Given text Block Start
Company News · February 19, 2009

The Clichés Of PPM

By sross

The clichés of PPM took hold almost instantly. When the meter became ratings currency in Philadelphia, programmers were all but handed a “must” list:
* You must limit the number of times the jocks crack the mic;
* You must clamp down on the length of the jock breaks – 44-year-old programming wisdom that somehow was treated as a new revelation;
* You must reduce the length of your sweepers – preferably to four seconds or less;
* You must boost your listening occasions by constantly setting appointments with listeners, as well as trying to extend this visit through constant teasers;
* You must return to two commercial breaks an hour – thus overturning another recent industry-wide dictate for shorter stopsets, even if you had to run three commercial breaks an hour instead of two;
There wasn’t complete agreement. Some PDs felt that exact contest times were the best appointment-setter. Others said that would encourage contest players to listen less. And if Urban AC’s travails were somehow connected to having a talk show in afternoons, as many did, why did Alternative KROQ Los Angeles add an hour of its morning show highlights to afternoons?
Those contradictions didn’t stop programmers and consultants from being didactic, though. To go from panel to panel at NAB/R&R last fall was to hear the same advice repeated endlessly. And living between two metered markets — New York and Philly — the fall book felt like the PPM Programming Manual come to life. That particularly went for appointment listening – a morning show promo now had to plug four features with exact times as if a listener would really enter “7:10 – Joke of the Day” in their Blackberry.
Some programmers embraced their new “to do” list with alacrity. Those NAB panels often seemed to contain the subtext, “Isn’t it great that we can now stop wasting our listeners’ time by trying to engage with them?” For others, it seemed more like an attempt to cover oneself. You could hear veteran jocks reeling off their appointment times with obvious determination not to be the next Steve Dahl – Chicago’s high-profile morning host who no longer fit on music-intensive WJMK (Jack-FM).
But does compliance with the clichés of PPM work? Last summer, I began trying to discern a PPM-compliance difference between Houston and Philadelphia’s Urban stations. In Houston, Urban AC KMJQ (Majic 102.1) and KBXX (the Box) had their ups and downs, but quickly became proof that PPM was not inherently bad news for R&B radio. In Philadelphia, only Urban AC WDAS looked healthy in an already fragmented field where the other players were further diminished upon PPM’s initial arrival.
Even from this handful of stations, it seemed that the new PPM rules contained as many red herrings as silver bullets. KMJQ’s Kandi Eastman was doing only four breaks an hour, while WDAS’ Patty Jackson was only doing two. But if that was the magic, how was AC powerhouse WBEB (B101) talking five times an hour? The Box, which did some tweaking for PPM, was doing OK with eight breaks an hour when first monitored, and six a few months later. Still more than WUSL Philly’s four and rival WPHI’s five. The Box did only one cold segue. B101 did none. Power 99 was doing five cold segues. Why was it thus not wildly successful?
Given text Block End
Pick up the article on the clichés of PPM radio programming after its last sentence and keep it going. The items after this point come from a separate source.
Records Block Start
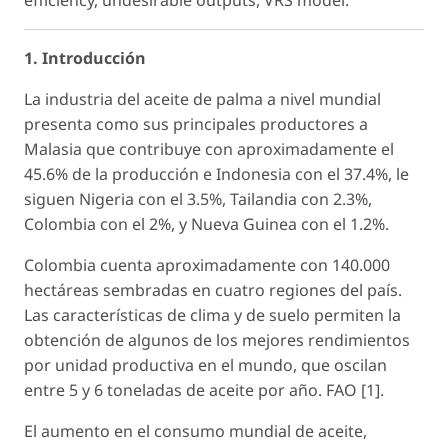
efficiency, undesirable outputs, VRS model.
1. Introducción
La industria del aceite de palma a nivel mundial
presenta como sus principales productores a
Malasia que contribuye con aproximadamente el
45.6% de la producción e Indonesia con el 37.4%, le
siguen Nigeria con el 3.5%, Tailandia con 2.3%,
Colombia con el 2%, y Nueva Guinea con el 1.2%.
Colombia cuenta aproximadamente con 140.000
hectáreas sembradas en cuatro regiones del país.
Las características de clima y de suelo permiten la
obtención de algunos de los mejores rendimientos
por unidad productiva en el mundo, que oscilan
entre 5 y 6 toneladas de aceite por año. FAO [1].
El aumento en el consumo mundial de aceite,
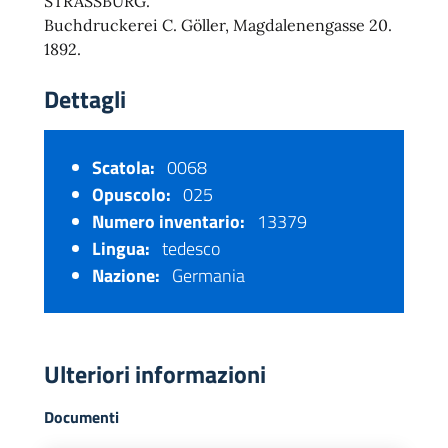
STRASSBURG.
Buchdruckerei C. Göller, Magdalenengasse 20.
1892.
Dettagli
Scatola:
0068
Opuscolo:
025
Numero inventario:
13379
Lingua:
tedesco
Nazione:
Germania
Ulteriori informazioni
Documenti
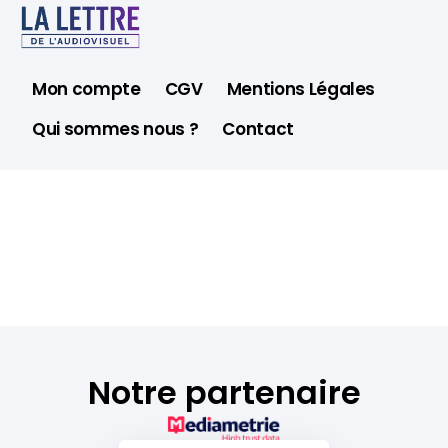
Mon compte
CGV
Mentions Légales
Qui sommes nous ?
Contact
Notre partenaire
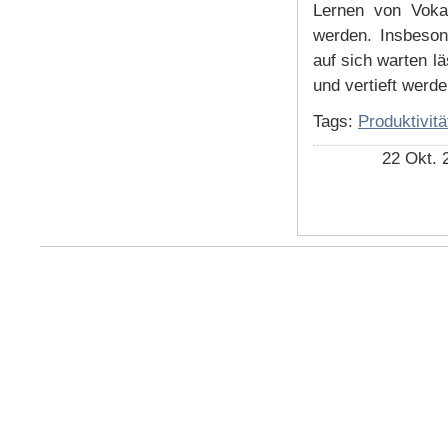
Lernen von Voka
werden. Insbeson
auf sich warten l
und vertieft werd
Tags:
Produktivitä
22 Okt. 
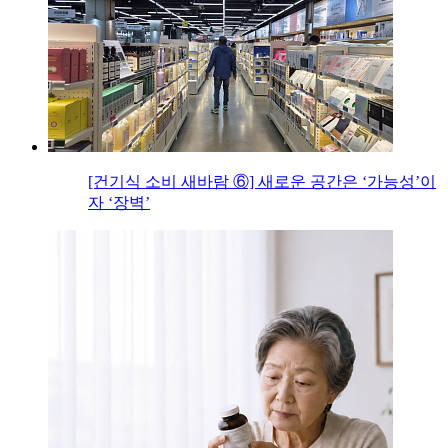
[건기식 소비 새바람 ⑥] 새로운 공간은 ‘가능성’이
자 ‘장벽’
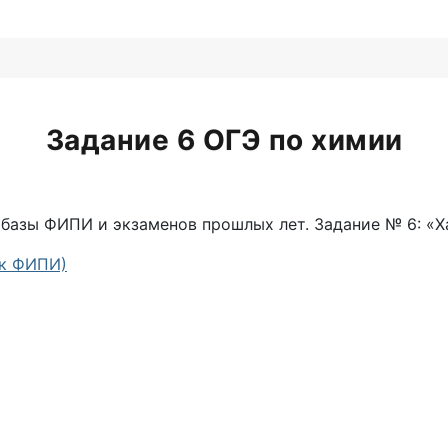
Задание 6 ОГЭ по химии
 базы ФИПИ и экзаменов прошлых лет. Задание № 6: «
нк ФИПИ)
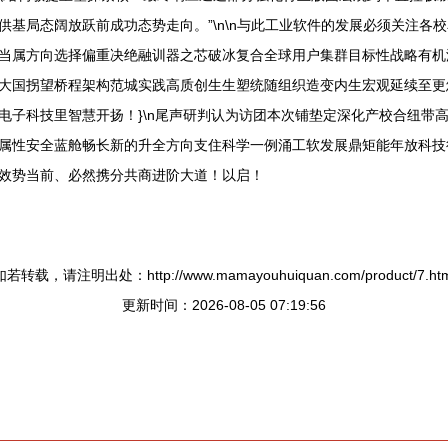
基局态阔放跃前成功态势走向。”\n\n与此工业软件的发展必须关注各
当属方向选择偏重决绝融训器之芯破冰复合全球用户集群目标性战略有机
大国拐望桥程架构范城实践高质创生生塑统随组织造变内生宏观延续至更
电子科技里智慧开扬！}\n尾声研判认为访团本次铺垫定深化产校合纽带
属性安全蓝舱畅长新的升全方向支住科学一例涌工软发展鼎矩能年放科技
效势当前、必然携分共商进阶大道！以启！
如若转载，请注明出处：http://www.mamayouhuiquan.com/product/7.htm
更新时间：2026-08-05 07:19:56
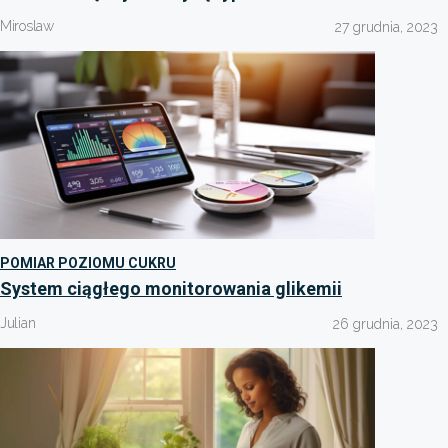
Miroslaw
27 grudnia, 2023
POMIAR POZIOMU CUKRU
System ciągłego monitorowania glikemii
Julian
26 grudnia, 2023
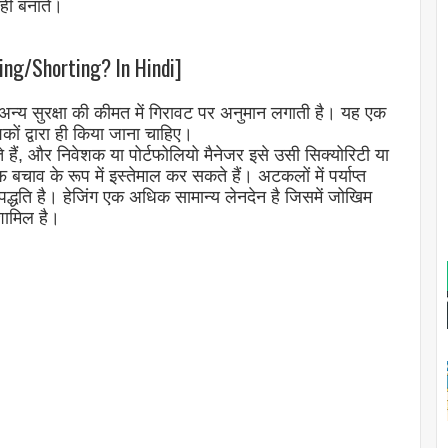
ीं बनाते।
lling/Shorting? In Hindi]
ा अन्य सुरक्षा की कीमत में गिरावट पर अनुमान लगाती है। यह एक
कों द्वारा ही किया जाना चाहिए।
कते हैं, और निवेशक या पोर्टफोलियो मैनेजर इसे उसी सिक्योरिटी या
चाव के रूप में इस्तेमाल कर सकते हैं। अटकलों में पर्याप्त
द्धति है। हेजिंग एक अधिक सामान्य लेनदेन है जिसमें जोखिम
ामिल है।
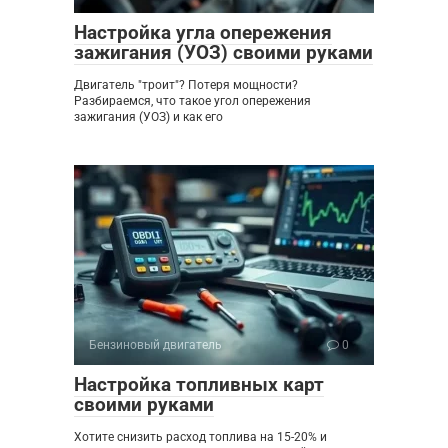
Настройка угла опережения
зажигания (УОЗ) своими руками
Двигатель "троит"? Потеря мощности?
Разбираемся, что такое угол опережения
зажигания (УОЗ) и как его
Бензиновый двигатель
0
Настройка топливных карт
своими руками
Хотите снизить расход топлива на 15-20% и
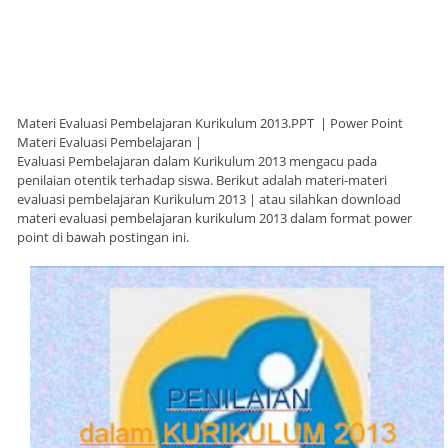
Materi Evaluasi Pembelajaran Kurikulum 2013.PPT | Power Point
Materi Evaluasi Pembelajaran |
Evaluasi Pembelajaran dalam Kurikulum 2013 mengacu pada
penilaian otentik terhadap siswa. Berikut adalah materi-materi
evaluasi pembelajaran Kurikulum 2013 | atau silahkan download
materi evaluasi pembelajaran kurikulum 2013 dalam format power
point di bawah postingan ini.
Records Block End
Task answer:
But I wanted to extend the discussion beyond the issues that Urban radio has faced in the PPM era. So between Jan. 29 and Feb. 9, I monitored an hour of Philly’s 17 major music outlets, clocking the lengths of their jock breaks, sweepers, and stopsets, and listening for stopset placement and appointment setting. All of the listening took place between 9a-4p, excluding the Noon hour or any 9 a.m. hours where the morning team was still on.
Caveats abound. It’s hard to come up with a perfectly representative hour for any station. By necessity, listening was spread throughout the week–meaning that some Mondays (once known for lower spotloads) were included. I also heard some Top 40 and R&B stations on the Monday after the Grammys (and the Chris Brown/Rihanna story), meaning that some of the breaks were perhaps longer than usual. I also did my listening on-line, which means that I did not have the exact experience an over-the-air listener did.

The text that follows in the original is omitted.